■ Text excerpt
----

The power of white space in product design

If you overhear a design QA session between a product designer and an engineer, odds are you’ll hear the product designer say something like this:

“Can you add 8 pixels of padding here and also there? … Actually, let’s make it 16 pixels.”

So, why are product designers so picky about padding?

Padding, also known as white space, is the empty space between and around individual elements of a page layout; these elements could be pieces of copy, images, cards, buttons, icons, etc. When used correctly, white space brings visual clarity and balance to a layout.

Think of white space as a breath of fresh air. Just as humans need air to breathe, designs need white space to breathe. Yes, this may sound corny. But I stand by this.

An example of white space usage

Using Wayfair as an example, the product design team follows a strict padding rule to ensure consistency and easy maintenance across site. This rule is embedded into their design toolkit, a collection of user interface design elements that are the building blocks for all of the site designs. The rule states that the spacing between every design element should be a multiple of 8 pixels; this means that the spacing could be 8, 16, 24, 32, 40 pixels and so on. This rule brings intentionality to the use of white space and creates visual consistency across the site experience.

“Rule of 8” in action

How can white space improve the user experience?

It helps maintain focus

White space is a tool that helps guide the user experience. We use white space to create focus points for our users drawing their attention to certain elements. The greater the padding around a particular element on a page, the greater the emphasis on that element. In the example below, focus is clearly maintained on the call to action and the primary messaging.

Aaaah, drink in all that white space

Unfortunately, we do not always have the luxury of this kind of white space. This is a rarity, so enjoy it while it lasts. On a typical e-commerce page, a product designer is faced with the challenge of balancing multiple calls to action, secondary links, imagery, pieces of copy—the list goes on. The example below showcases our product details page (PDP), a page that demands a lot from our user. Strategically placed white space helps our user navigate the visual noise on this page and potentially increases conversion.

White space helps focus the user on each interaction area on the PDP

It improves visual organization

In addition to highlighting areas of focus, white space plays a huge role in the visual organization of a page. White space is essential to clarifying relationships and separating sections with different purposes; it is also the driving force behind the Gestalt Principle of Proximity, which states:

Objects or shapes that are close to one another appear to form groups.

Clearly defining different parts of a page increases our user’s confidence in the site experience; forcing our user to think through a confusing layout is something every product designer wants to avoid. The following example showcases Wayfair’s homepage, a page that could easily appear overwhelming if white space was not used properly.

----

■ Dataset extract
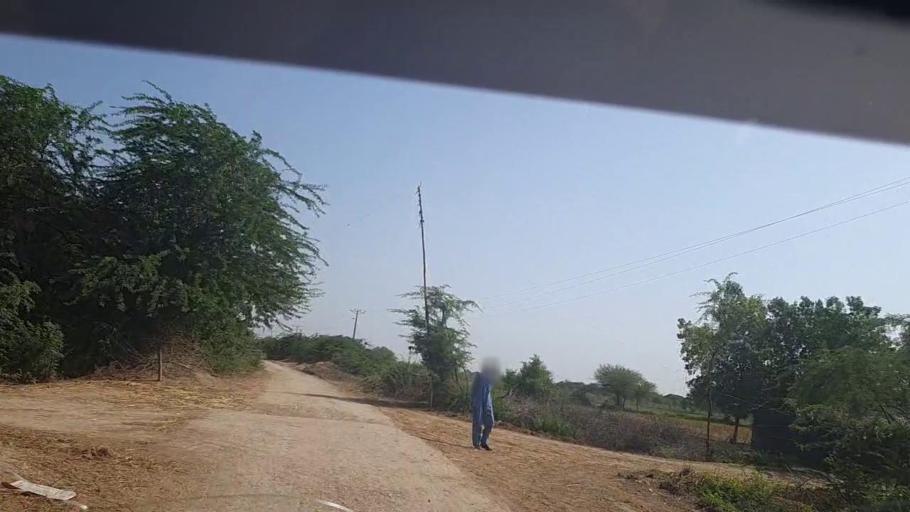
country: PK
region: Sindh
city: Rajo Khanani
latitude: 24.9617
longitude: 68.8917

----

■ Written exercise
List each kind of page layout element that the white space article above names in its definition of padding.

■ Correct result
Pieces of copy, images, cards, buttons, icons